Webinar de la Sec y Sociedad Ginetocológica del Uruguay (SEC-SGU) (y II) “Anticoncepción en situaciones especiales”

16/02/26

Dra. Correa Rancel: “En la AHC y solo gestágenos, no existe una disminución de la eficacia anticonceptiva en la población obesa”

“La contracepción no provoca aumento de peso, aun cuando sea lo que más preocupa a las mujeres”

“Sí hay una disminución de la efectividad en la anticoncepción de urgencia, tanto con la píldora de levonorgestrel (LNG) como en el acetato ulipristal”

L a segunda, y última, parte del encuentro telemático o webinar entre la Sociedad Española de Contracepción (SEC) y la Sociedad Ginetocológica del Uruguay (SGU) centró su atención en el tema “Obesidad y anticoncepción”. La ponencia corrió a cargo de la Dra. Marta Correa Rancel, especialista en Obstetricia y Ginecología (Hospital Universitario de Canarias, Unidad de Reproducción Humana), Profesora asociada en la Universidad de la Laguna, docente en el Máster en Anticoncepción y Salud Sexual y Reproductiva para Iberoamérica y Ex miembro de la Junta Directiva de la Sociedad Española de Contracepción.

La presentación de la interviniente corrió a cargo del Dr. José Gutiérrez Alés, presidente de la Fundación Española de Contracepción (FEC) quien destacó la importancia, en cuanto a contenido científico y académico, del webinar. A la vez resaltó la excelente respuesta a la iniciativa SEC-SGU con numerosa participación de profesional de Venezuela, Uruguay, Argentina y España. Concluyó su saludo detallando parte del historial de la ponente y la experiencia que avala su ponencia.

La obesidad, un mal creciente

La doctora Correa Rancel abrió su ponencia detallando la situación general en torno a la obesidad y dividiendo su intervención en capítulos como la obesidad y su influencia en la  pérdida de eficacia anticonceptiva, provocadora de riesgos, así como su condicionamiento en la cirugía bariátrica y los nuevos fármacos en la anticoncepción.
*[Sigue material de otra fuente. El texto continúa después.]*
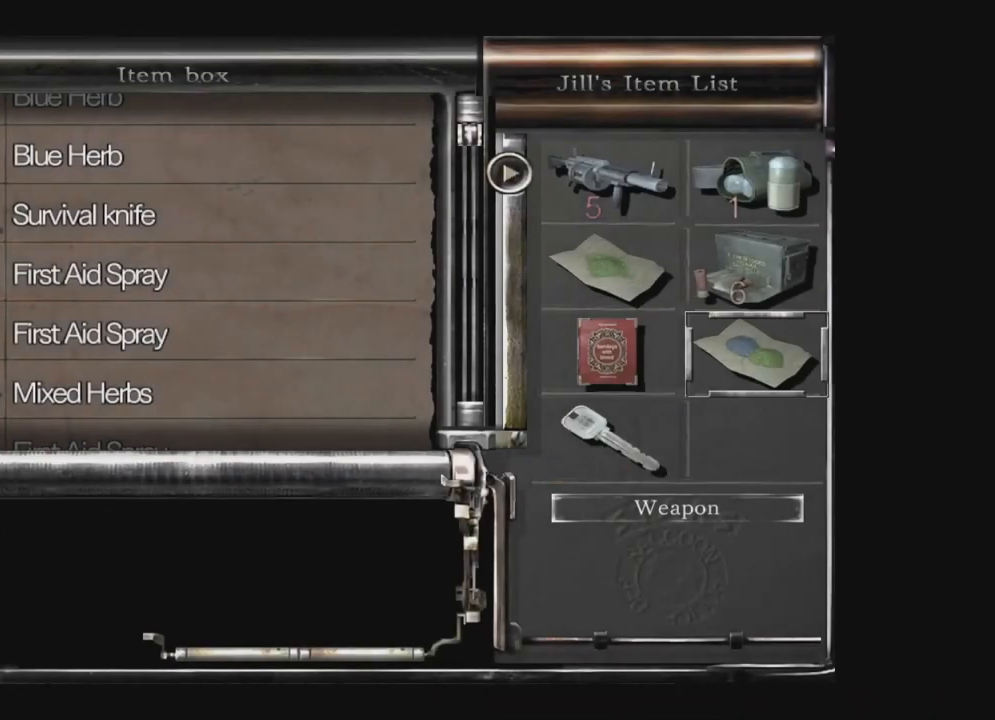
{"buttons": ["DPAD_DOWN"], "left_stick": "center", "right_stick": "center", "events": [[150, "A", "up"]]}
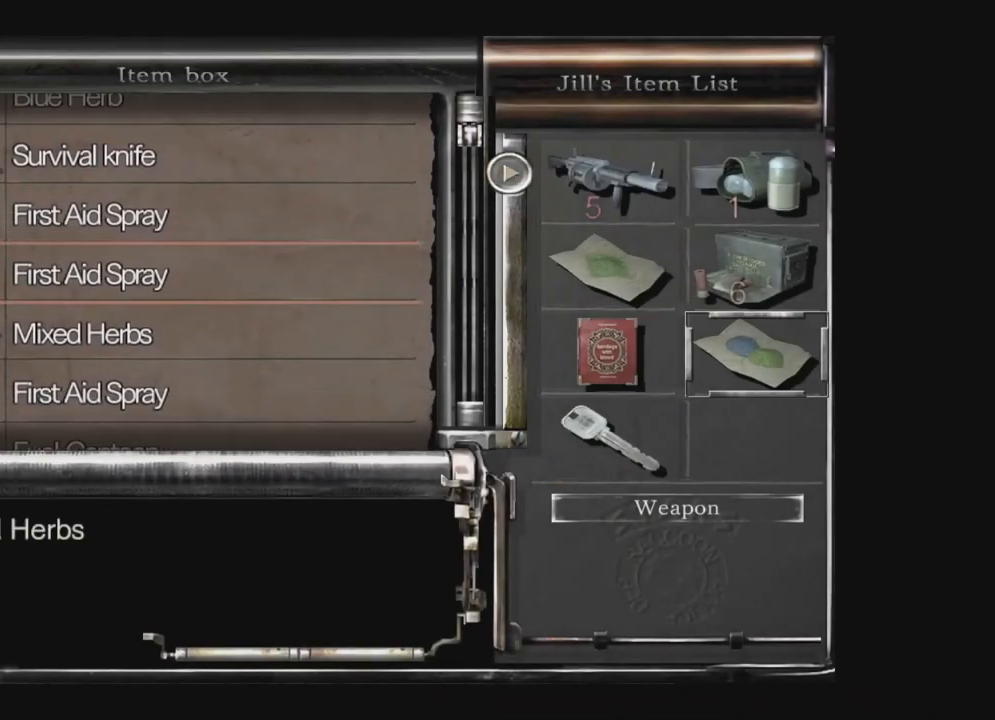
{"buttons": ["DPAD_DOWN"], "left_stick": "center", "right_stick": "center", "events": []}
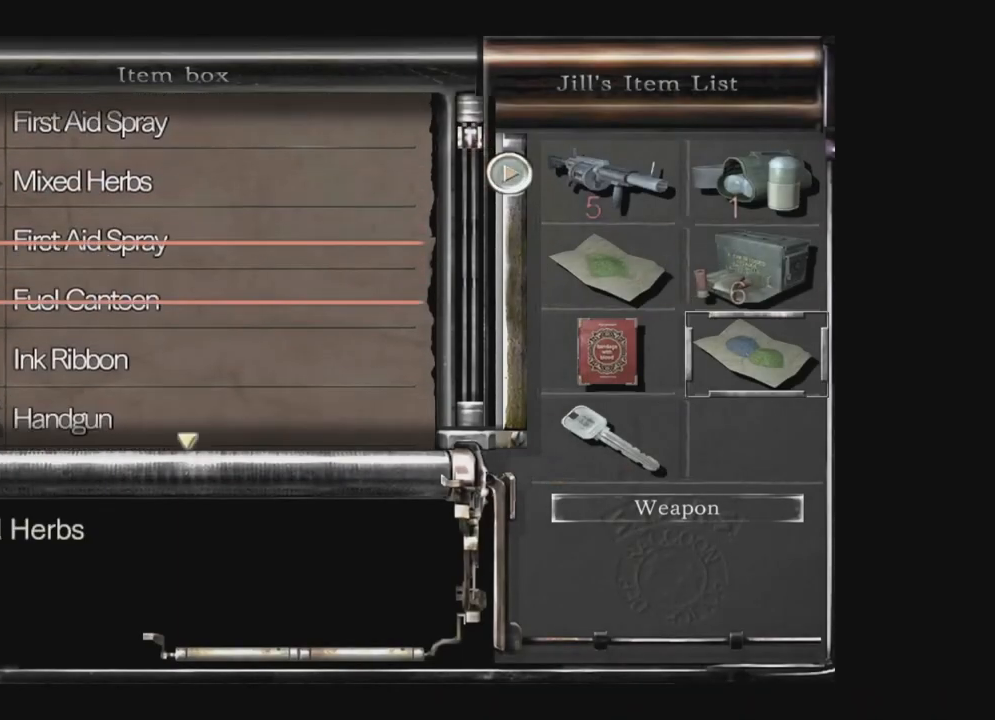
{"buttons": ["DPAD_DOWN"], "left_stick": "center", "right_stick": "center", "events": []}
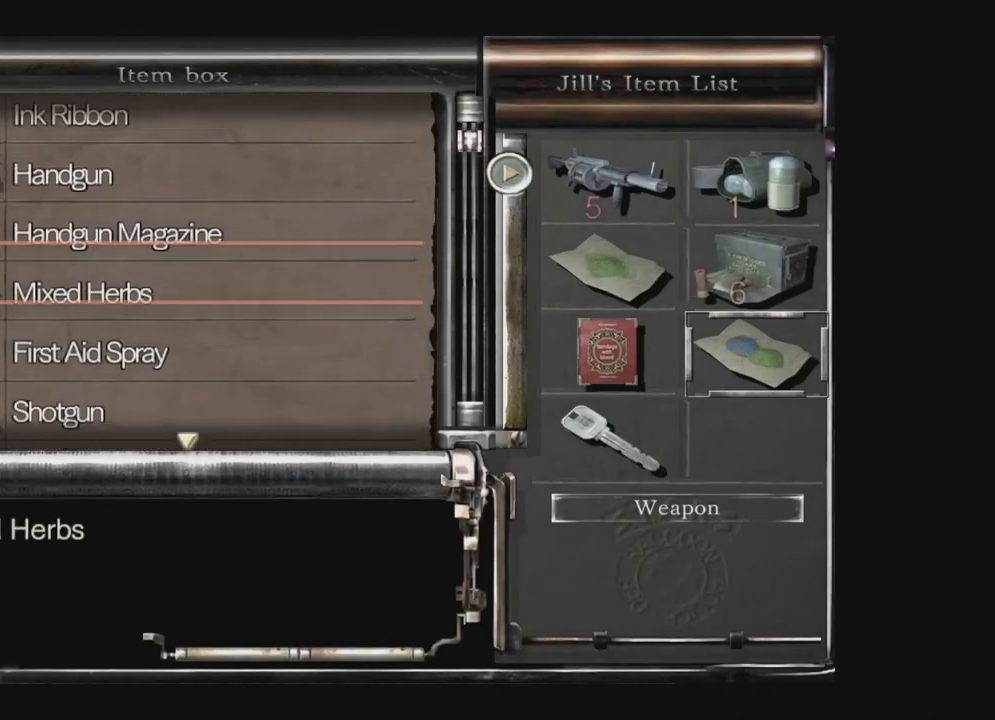
{"buttons": ["DPAD_DOWN"], "left_stick": "center", "right_stick": "center", "events": []}
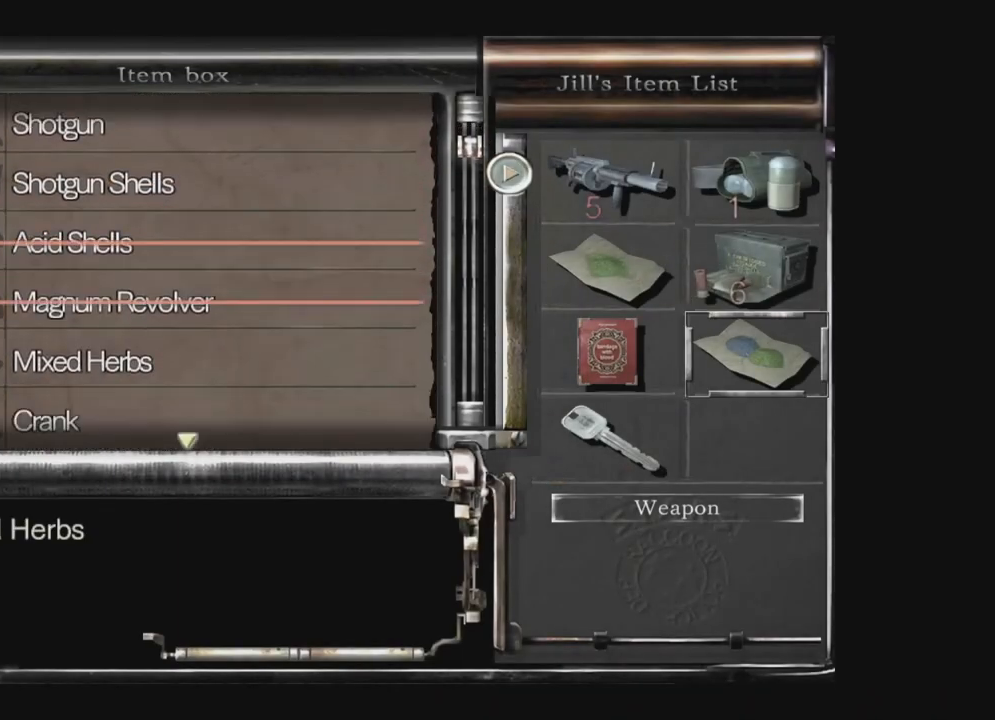
{"buttons": [], "left_stick": "center", "right_stick": "center", "events": [[350, "DPAD_DOWN", "up"]]}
2,3 billones de personas en el mundo con obesidad o sobrepeso, registrándose desde 1980 un incremento de  921 millones. En España las cifras están en torno al 36-38% de la población. El 36.9% son hombres y el 38% mujeres, con IMC (índice de Masa Corporal) de 25 kg/m2. En Estados Unidos entre 2015 y 2016 cuatro de cada diez adultos tienen sobrepeso o son obesos. La previsión para Estados Unidos es que en 2030 habrá 65 millones más de adultos con obesidad. Los datos sobre en Iberoamérica destacan el 37% en México, el 41% de niños adolescentes en Argentina, en el Caribe el 24,7%, en Uruguay el 39% de los escolares, el 36% de los adolescentes y el 64% de la población adulta. Todo indica que la prevalencia de la obesidad se doblará en 30 años.

La enfermedad de la obesidad en los países desarrollados se cifra en 45 millones de niños de menos de cinco años tienen sobrepeso y la prevalencia de la obesidad en el embarazo de las mujeres de 20 a 39 años está en torno al 32%.
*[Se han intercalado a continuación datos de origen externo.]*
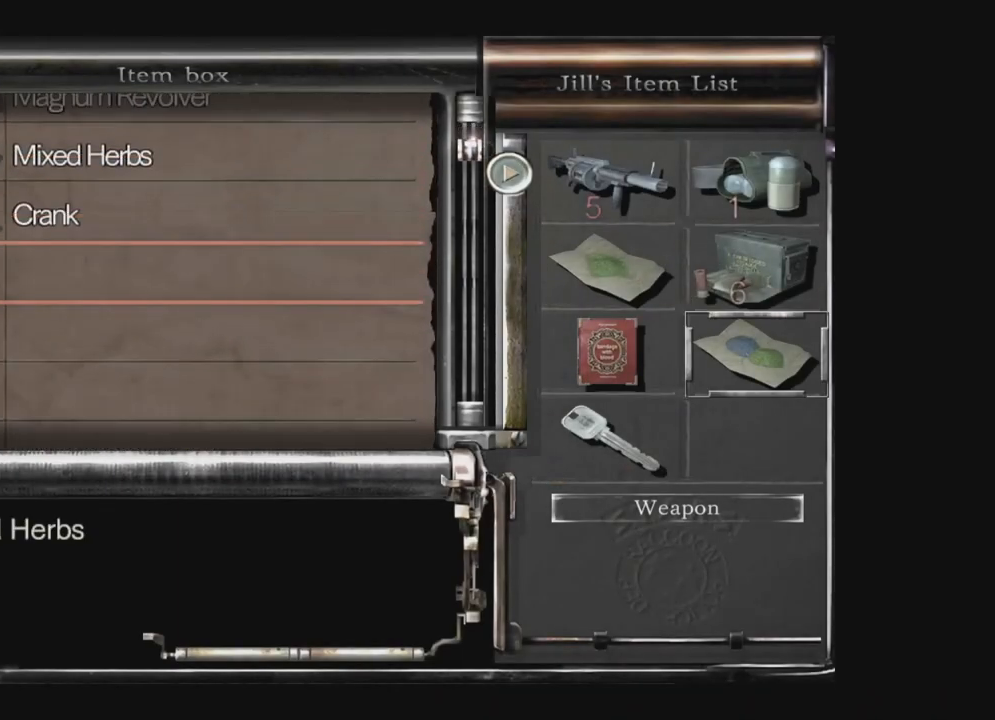
{"buttons": ["DPAD_LEFT"], "left_stick": "center", "right_stick": "center", "events": [[133, "A", "down"], [267, "A", "up"], [283, "DPAD_UP", "down"], [367, "DPAD_UP", "up"], [433, "DPAD_LEFT", "down"]]}
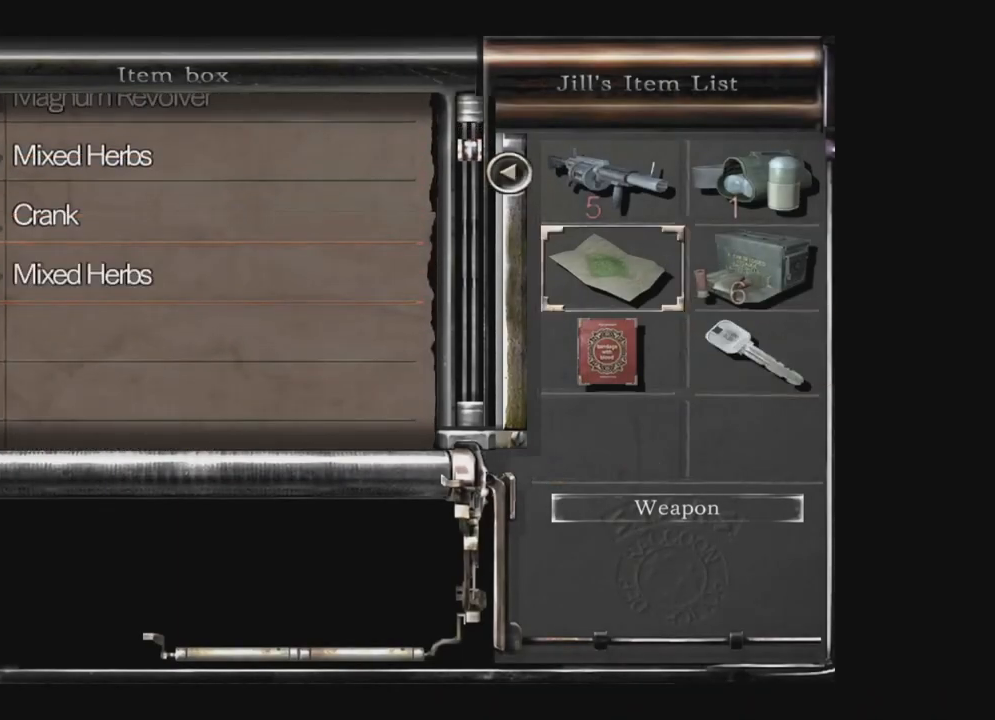
{"buttons": [], "left_stick": "center", "right_stick": "center", "events": [[17, "A", "down"], [33, "DPAD_LEFT", "up"], [150, "A", "up"], [200, "DPAD_DOWN", "down"], [317, "DPAD_DOWN", "up"]]}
Los últimos aportes de la OMS implican que tenemos un tipo de desnutrición más frecuente que es la obesidad. A pesar de observarse un aumento de la ingesta calórica se utilizan dietas ricas en grasas y azúcares, comida basura. El déficit de folatos, de vitamina B 12, hierro o vitamina D es similar al de aquellos niños que viven en lo que se conoce como el tercer mundo.

Un estudio de la Dra. Martina Recalde, con datos de nuestro país, demuestra cómo el incremento del índice de masa corporal está directamente relacionado con la progresión del cáncer. Interviene claramente en los cánceres de endometrio, riñón, vesícula biliar, tiroides, colon, mama postmenopáusica, linfoma no Hodgkin, leucemia o mieloma. El trabajo concluye que conforme aumenta el índice de la masa corporal en un grado se incrementa el riesgo relativo de los citados tipos de cáncer.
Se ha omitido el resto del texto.